God our Father, whose Son our Lord Jesus Christ in a
wonderful Sacrament has left us a memorial of his passion:
Grant us so to venerate the sacred mysteries of his Body and
Blood, that we may ever perceive within ourselves the fruit
of his redemption; who lives and reigns with you and the
Holy Spirit, one God, for ever and ever. Amen.
(This photo was taken at the Eucharist on The Seventh Sunday of Easter on May 13, 2018)
The Encyclopedia of the Episcopal Church has this to say about Corpus Christi:
Corpus Christi, Feast of
This feast commemorates the institution of the eucharist by Jesus on the night of his betrayal and arrest. It is often associated with a festive procession that follows the celebration of the eucharist. A consecrated host in a monstrance is prominently displayed in this procession. It is treated as the triumphant Christ the King. This feast is observed in the Roman Catholic Church on the Thursday after Trinity Sunday. Emphasis on Jesus’ Passion in the Maundy Thursday service led to selection of another day for celebration of the Feast of Corpus Christi, even though the eucharist was instituted by Jesus on the Thursday before his death. The Feast of Corpus Christi is not included in the feasts of our Lord or other feasts of the Episcopal calendar of the church year. However, it is celebrated by some Episcopal parishes, especially those with an Anglo-catholic piety.

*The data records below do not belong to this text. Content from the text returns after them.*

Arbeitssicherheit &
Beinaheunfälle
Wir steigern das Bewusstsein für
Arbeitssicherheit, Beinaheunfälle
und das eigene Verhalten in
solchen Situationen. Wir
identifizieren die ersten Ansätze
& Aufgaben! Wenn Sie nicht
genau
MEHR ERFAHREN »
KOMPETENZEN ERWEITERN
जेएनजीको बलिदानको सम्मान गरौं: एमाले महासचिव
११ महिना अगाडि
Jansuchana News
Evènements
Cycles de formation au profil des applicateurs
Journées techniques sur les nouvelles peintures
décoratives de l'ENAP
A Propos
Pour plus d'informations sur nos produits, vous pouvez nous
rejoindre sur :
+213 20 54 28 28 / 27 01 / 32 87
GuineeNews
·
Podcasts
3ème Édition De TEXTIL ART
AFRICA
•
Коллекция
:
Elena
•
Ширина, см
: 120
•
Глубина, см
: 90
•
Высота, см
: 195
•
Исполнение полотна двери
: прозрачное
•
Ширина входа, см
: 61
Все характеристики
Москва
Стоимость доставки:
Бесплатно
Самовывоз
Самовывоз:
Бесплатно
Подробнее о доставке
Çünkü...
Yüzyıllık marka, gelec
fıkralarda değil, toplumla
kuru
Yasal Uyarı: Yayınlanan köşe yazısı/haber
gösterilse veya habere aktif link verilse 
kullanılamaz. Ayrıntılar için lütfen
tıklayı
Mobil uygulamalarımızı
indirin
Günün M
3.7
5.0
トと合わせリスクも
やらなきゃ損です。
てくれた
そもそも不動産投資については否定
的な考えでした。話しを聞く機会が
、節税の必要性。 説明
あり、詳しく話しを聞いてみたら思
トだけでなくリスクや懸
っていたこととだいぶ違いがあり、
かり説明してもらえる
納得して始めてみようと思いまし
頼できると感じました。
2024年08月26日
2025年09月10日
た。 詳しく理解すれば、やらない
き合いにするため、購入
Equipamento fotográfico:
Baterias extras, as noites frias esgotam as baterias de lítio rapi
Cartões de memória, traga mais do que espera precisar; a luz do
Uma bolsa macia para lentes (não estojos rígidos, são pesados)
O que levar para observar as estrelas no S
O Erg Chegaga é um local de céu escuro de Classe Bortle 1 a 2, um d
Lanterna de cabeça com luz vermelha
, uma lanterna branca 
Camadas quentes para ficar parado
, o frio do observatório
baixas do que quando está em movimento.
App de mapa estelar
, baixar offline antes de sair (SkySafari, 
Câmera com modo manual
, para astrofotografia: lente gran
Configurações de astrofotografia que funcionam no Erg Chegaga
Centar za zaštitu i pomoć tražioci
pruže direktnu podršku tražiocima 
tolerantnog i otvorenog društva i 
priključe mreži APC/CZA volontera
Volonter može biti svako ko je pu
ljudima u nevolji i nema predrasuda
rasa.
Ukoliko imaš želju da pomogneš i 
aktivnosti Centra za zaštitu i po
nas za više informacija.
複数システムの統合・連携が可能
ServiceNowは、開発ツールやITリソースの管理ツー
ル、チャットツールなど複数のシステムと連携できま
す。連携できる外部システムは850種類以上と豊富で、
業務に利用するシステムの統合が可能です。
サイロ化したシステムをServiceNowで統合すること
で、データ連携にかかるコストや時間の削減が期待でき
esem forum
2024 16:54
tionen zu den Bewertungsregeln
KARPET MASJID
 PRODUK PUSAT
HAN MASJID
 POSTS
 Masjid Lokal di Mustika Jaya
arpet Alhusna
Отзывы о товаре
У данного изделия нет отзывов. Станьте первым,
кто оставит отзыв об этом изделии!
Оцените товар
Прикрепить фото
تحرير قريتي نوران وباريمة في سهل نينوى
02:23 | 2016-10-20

The BCP provides a proper collect and readings for the celebration “Of the Holy Eucharist” among the “Various Occasions” for optional use. This service is a commemoration of the institution of the eucharist. It may be celebrated at any time, subject to the rules set forth in the calendar of the church year. A Prayer Book rubric notes that this celebration is especially suitable for Thursdays. The collect for this celebration is a revised version of the collect composed by St. Thomas Aquinas (c. 1225-1274) for the Feast of Corpus Christi (BCP, p. 252). The BCP provides another version of this prayer for use “After Receiving Communion” (p. 834).
Observance of this feast dates from the thirteenth century. The nun Juliana of Liège (d. 1258), in Belgium, became an advocate for such a feast in response to a vision. The first Feast of Corpus Christi was celebrated at Liège around 1247. Its observance by the western church was commanded by Pope Urban IV in 1264.
A procession of the host has been a prominent part of the celebration since the fourteenth century. Historically, in medieval times, cycles of mystery plays were performed around the time of the Feast of Corpus Christi in France, Germany, and England. These plays dramatized salvation history with stories from the OT and NT.
Anglican and Episcopal ambivalence about the Feast of Corpus Christi is likely related to its historic association with the Roman Catholic dogma of transubstantiation. Urban IV commissioned Aquinas to compose the special Mass and offices for the feast. Aquinas also composed hymns for this celebration. Aquinas’s hymn, “Lauda Sion,” was originally composed as the sequence hymn for the eucharist on the Feast of Corpus Christi. The “Tantum ergo” was originally Aquinas’s hymn for vespers on the Feast of Corpus Christi. The Hymnal 1982 includes both the “Lauda Sion” (Hymn 320) and the “Tantum ergo” (Hymn 330; Hymns 329/331, stanzas 5-6), but with Aquinas’s original references to transubstantiation omitted.